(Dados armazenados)

================================

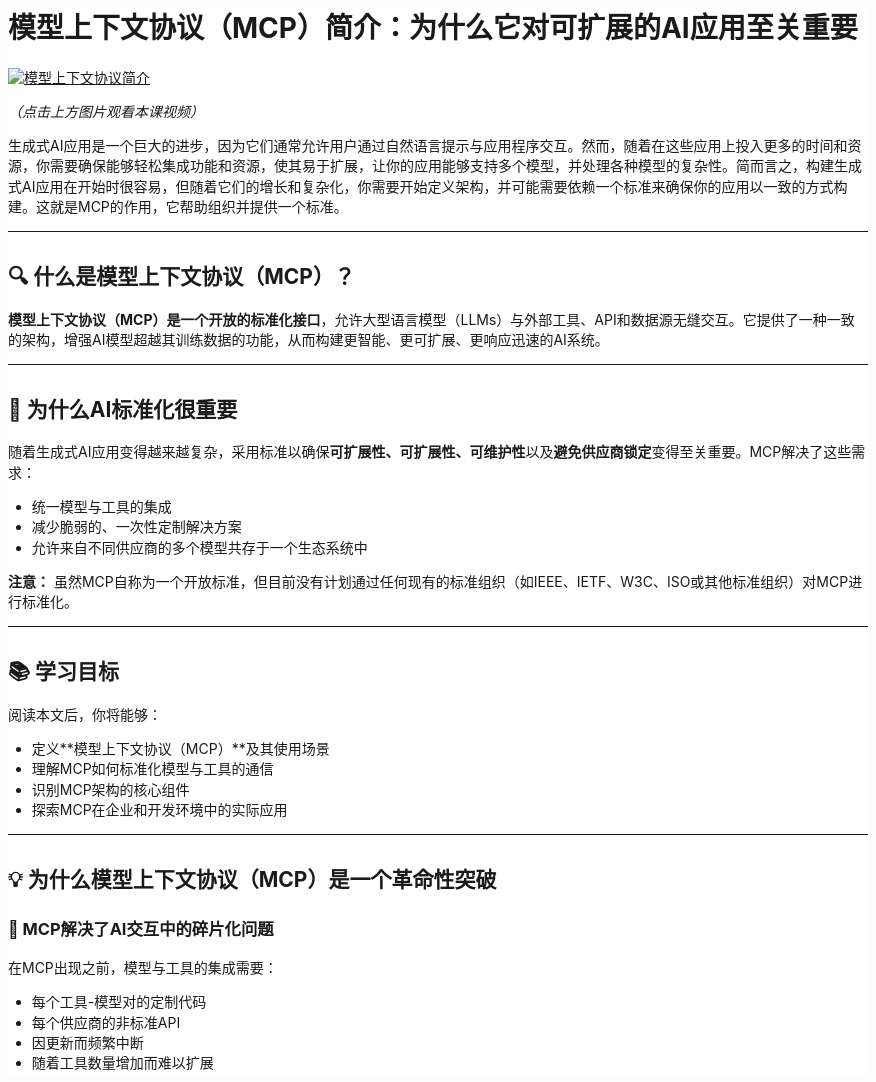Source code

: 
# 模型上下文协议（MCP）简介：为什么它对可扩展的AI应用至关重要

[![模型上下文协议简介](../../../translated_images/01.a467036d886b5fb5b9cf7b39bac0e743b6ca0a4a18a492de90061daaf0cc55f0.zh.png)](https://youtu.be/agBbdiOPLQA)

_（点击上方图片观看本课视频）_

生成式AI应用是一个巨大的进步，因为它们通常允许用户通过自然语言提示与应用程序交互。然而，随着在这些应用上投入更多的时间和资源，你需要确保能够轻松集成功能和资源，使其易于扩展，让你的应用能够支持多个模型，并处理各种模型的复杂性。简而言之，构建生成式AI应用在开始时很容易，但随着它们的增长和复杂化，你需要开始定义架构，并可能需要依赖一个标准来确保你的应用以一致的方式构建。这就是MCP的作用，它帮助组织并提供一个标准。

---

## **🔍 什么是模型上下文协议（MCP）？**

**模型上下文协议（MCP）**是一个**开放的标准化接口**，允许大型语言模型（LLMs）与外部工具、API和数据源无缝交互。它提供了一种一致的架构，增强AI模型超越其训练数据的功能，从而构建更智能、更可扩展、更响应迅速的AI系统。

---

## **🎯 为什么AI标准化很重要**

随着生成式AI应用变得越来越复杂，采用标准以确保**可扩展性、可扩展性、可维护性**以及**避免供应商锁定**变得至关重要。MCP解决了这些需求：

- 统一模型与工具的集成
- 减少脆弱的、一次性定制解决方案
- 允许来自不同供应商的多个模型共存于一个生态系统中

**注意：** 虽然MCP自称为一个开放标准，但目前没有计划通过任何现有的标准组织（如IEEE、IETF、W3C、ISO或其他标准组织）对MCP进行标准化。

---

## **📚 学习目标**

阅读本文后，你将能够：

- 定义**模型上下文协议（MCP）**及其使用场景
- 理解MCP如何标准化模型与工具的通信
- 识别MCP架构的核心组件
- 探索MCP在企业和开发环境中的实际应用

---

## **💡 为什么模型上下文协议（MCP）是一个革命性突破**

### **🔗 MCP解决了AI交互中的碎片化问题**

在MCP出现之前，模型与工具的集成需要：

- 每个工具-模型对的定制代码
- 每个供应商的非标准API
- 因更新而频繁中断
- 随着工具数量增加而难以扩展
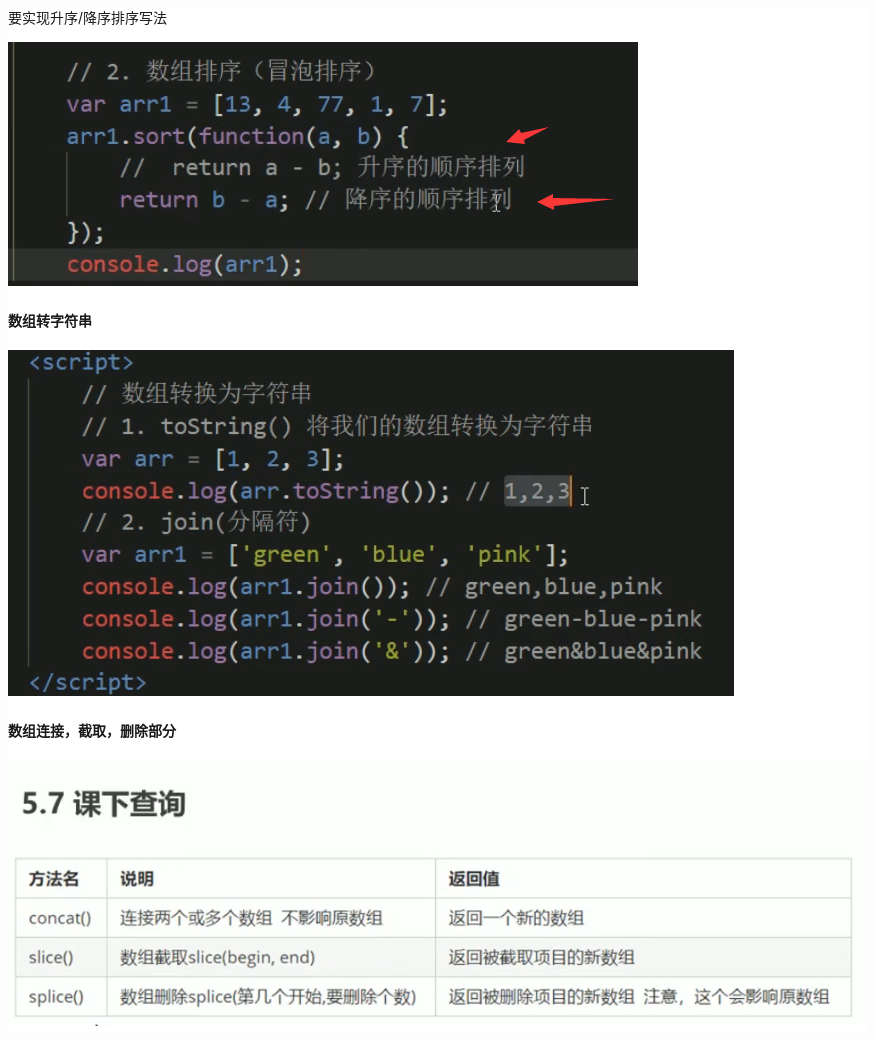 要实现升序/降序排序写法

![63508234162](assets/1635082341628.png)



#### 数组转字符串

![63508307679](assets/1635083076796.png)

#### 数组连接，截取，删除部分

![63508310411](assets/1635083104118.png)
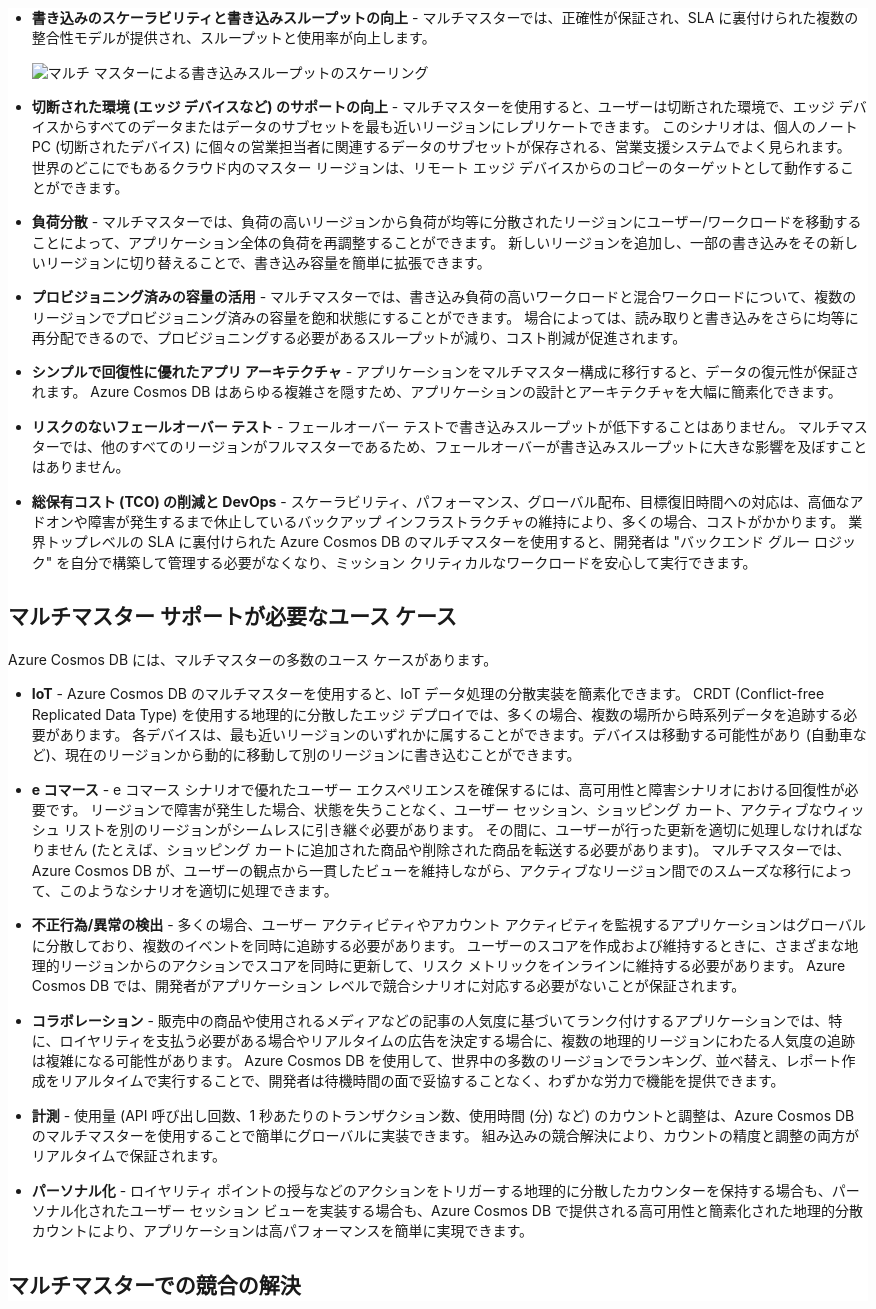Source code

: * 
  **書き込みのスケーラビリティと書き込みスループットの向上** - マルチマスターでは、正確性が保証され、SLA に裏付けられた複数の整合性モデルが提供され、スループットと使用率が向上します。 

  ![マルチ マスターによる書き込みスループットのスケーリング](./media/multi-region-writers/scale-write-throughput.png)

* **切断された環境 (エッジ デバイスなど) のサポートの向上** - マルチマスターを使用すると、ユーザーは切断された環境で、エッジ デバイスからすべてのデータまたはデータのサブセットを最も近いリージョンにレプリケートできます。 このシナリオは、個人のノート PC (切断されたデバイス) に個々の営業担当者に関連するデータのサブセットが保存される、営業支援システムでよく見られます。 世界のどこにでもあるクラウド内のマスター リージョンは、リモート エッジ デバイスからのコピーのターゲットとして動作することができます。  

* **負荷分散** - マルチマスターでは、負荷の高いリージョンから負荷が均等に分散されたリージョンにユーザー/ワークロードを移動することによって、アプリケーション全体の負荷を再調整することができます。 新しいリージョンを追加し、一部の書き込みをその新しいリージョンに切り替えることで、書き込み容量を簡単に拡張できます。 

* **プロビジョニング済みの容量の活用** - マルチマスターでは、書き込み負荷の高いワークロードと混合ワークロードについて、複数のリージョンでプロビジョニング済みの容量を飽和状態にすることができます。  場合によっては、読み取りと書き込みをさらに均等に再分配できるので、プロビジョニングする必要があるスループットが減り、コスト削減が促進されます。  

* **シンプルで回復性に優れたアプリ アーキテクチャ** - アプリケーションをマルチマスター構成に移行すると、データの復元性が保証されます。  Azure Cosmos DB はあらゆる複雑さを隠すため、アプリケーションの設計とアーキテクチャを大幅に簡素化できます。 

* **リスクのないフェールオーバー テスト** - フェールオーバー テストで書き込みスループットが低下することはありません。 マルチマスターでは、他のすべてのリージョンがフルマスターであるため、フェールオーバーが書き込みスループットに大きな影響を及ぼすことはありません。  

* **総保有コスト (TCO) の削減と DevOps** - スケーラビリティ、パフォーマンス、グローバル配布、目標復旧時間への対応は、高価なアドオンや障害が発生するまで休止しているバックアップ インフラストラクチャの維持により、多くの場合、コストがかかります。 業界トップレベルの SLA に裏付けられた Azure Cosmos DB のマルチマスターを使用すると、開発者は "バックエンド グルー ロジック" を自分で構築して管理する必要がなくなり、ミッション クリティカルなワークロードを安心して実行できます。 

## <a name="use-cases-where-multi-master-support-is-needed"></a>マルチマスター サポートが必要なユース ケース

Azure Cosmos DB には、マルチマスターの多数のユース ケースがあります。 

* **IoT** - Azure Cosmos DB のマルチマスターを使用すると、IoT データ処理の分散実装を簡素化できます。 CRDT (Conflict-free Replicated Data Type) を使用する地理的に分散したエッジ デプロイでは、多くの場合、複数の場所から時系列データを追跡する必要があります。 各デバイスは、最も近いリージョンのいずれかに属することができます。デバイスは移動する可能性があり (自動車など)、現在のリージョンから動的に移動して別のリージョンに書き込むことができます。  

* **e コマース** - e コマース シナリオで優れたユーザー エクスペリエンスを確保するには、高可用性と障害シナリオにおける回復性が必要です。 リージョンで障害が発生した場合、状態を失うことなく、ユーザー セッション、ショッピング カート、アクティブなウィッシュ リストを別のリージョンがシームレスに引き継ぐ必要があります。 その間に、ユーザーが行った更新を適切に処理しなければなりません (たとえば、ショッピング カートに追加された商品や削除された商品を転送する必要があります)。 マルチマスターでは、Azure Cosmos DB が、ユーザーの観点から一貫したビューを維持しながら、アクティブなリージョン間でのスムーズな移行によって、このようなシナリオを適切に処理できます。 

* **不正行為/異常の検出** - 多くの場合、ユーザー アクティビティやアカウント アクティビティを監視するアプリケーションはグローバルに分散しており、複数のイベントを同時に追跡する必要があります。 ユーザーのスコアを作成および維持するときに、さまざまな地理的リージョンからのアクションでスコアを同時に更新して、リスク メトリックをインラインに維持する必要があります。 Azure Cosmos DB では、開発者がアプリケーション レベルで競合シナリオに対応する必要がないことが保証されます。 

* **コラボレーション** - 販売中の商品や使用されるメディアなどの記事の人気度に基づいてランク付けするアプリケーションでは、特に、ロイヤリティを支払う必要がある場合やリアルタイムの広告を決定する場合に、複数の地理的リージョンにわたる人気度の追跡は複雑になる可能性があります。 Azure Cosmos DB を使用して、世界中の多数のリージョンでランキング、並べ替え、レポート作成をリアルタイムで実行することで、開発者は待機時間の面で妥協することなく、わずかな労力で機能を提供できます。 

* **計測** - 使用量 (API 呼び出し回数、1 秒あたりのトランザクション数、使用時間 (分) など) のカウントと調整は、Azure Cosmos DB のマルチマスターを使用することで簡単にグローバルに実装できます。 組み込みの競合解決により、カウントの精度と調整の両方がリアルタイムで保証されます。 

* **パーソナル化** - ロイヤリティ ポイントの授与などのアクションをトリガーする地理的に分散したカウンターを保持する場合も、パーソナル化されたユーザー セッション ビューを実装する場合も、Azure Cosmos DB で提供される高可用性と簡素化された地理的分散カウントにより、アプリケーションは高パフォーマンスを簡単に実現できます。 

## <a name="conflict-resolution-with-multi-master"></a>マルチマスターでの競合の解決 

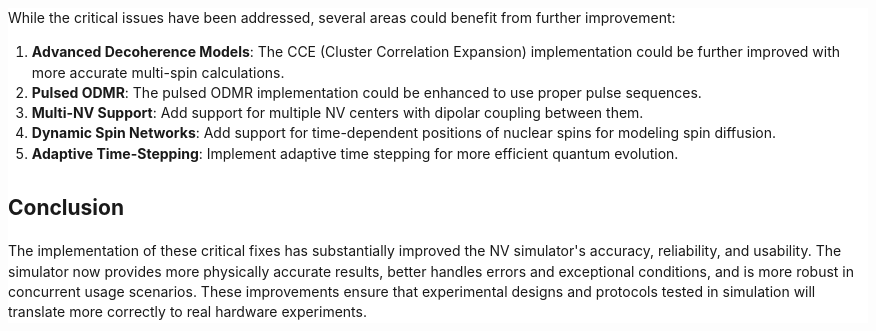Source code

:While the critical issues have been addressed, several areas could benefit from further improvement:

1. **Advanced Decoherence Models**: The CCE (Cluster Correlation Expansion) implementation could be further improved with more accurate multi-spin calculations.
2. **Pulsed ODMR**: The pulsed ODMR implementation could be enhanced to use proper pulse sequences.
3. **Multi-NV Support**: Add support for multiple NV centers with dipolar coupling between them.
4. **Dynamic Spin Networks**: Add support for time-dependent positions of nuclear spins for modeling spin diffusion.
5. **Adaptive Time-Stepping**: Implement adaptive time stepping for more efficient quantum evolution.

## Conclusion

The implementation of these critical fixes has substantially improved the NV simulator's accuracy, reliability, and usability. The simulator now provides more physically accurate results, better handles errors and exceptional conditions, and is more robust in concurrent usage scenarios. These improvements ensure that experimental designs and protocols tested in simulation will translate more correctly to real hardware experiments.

================================

Repita sem mudar nada tudo o que vai do começo das entradas até a linha que contém "Cosmos DB はあらゆる複雑さを隠すため、アプリケーションの設計とアーキテクチャを大幅に簡素化できます。", com essa linha incluída. Deixe as imagens de fora da resposta.

Source code

: 
# 模型上下文协议（MCP）简介：为什么它对可扩展的AI应用至关重要

[![模型上下文协议简介](../../../translated_images/01.a467036d886b5fb5b9cf7b39bac0e743b6ca0a4a18a492de90061daaf0cc55f0.zh.png)](https://youtu.be/agBbdiOPLQA)

_（点击上方图片观看本课视频）_

生成式AI应用是一个巨大的进步，因为它们通常允许用户通过自然语言提示与应用程序交互。然而，随着在这些应用上投入更多的时间和资源，你需要确保能够轻松集成功能和资源，使其易于扩展，让你的应用能够支持多个模型，并处理各种模型的复杂性。简而言之，构建生成式AI应用在开始时很容易，但随着它们的增长和复杂化，你需要开始定义架构，并可能需要依赖一个标准来确保你的应用以一致的方式构建。这就是MCP的作用，它帮助组织并提供一个标准。

---

## **🔍 什么是模型上下文协议（MCP）？**

**模型上下文协议（MCP）**是一个**开放的标准化接口**，允许大型语言模型（LLMs）与外部工具、API和数据源无缝交互。它提供了一种一致的架构，增强AI模型超越其训练数据的功能，从而构建更智能、更可扩展、更响应迅速的AI系统。

---

## **🎯 为什么AI标准化很重要**

随着生成式AI应用变得越来越复杂，采用标准以确保**可扩展性、可扩展性、可维护性**以及**避免供应商锁定**变得至关重要。MCP解决了这些需求：

- 统一模型与工具的集成
- 减少脆弱的、一次性定制解决方案
- 允许来自不同供应商的多个模型共存于一个生态系统中

**注意：** 虽然MCP自称为一个开放标准，但目前没有计划通过任何现有的标准组织（如IEEE、IETF、W3C、ISO或其他标准组织）对MCP进行标准化。

---

## **📚 学习目标**

阅读本文后，你将能够：

- 定义**模型上下文协议（MCP）**及其使用场景
- 理解MCP如何标准化模型与工具的通信
- 识别MCP架构的核心组件
- 探索MCP在企业和开发环境中的实际应用

---

## **💡 为什么模型上下文协议（MCP）是一个革命性突破**

### **🔗 MCP解决了AI交互中的碎片化问题**

在MCP出现之前，模型与工具的集成需要：

- 每个工具-模型对的定制代码
- 每个供应商的非标准API
- 因更新而频繁中断
- 随着工具数量增加而难以扩展
 要实现升序/降序排序写法

![63508234162](assets/1635082341628.png)



#### 数组转字符串

![63508307679](assets/1635083076796.png)

#### 数组连接，截取，删除部分

![63508310411](assets/1635083104118.png)
Source code

: * 
  **書き込みのスケーラビリティと書き込みスループットの向上** - マルチマスターでは、正確性が保証され、SLA に裏付けられた複数の整合性モデルが提供され、スループットと使用率が向上します。 

  ![マルチ マスターによる書き込みスループットのスケーリング](./media/multi-region-writers/scale-write-throughput.png)

* **切断された環境 (エッジ デバイスなど) のサポートの向上** - マルチマスターを使用すると、ユーザーは切断された環境で、エッジ デバイスからすべてのデータまたはデータのサブセットを最も近いリージョンにレプリケートできます。 このシナリオは、個人のノート PC (切断されたデバイス) に個々の営業担当者に関連するデータのサブセットが保存される、営業支援システムでよく見られます。 世界のどこにでもあるクラウド内のマスター リージョンは、リモート エッジ デバイスからのコピーのターゲットとして動作することができます。  

* **負荷分散** - マルチマスターでは、負荷の高いリージョンから負荷が均等に分散されたリージョンにユーザー/ワークロードを移動することによって、アプリケーション全体の負荷を再調整することができます。 新しいリージョンを追加し、一部の書き込みをその新しいリージョンに切り替えることで、書き込み容量を簡単に拡張できます。 

* **プロビジョニング済みの容量の活用** - マルチマスターでは、書き込み負荷の高いワークロードと混合ワークロードについて、複数のリージョンでプロビジョニング済みの容量を飽和状態にすることができます。  場合によっては、読み取りと書き込みをさらに均等に再分配できるので、プロビジョニングする必要があるスループットが減り、コスト削減が促進されます。  

* **シンプルで回復性に優れたアプリ アーキテクチャ** - アプリケーションをマルチマスター構成に移行すると、データの復元性が保証されます。  Azure Cosmos DB はあらゆる複雑さを隠すため、アプリケーションの設計とアーキテクチャを大幅に簡素化できます。 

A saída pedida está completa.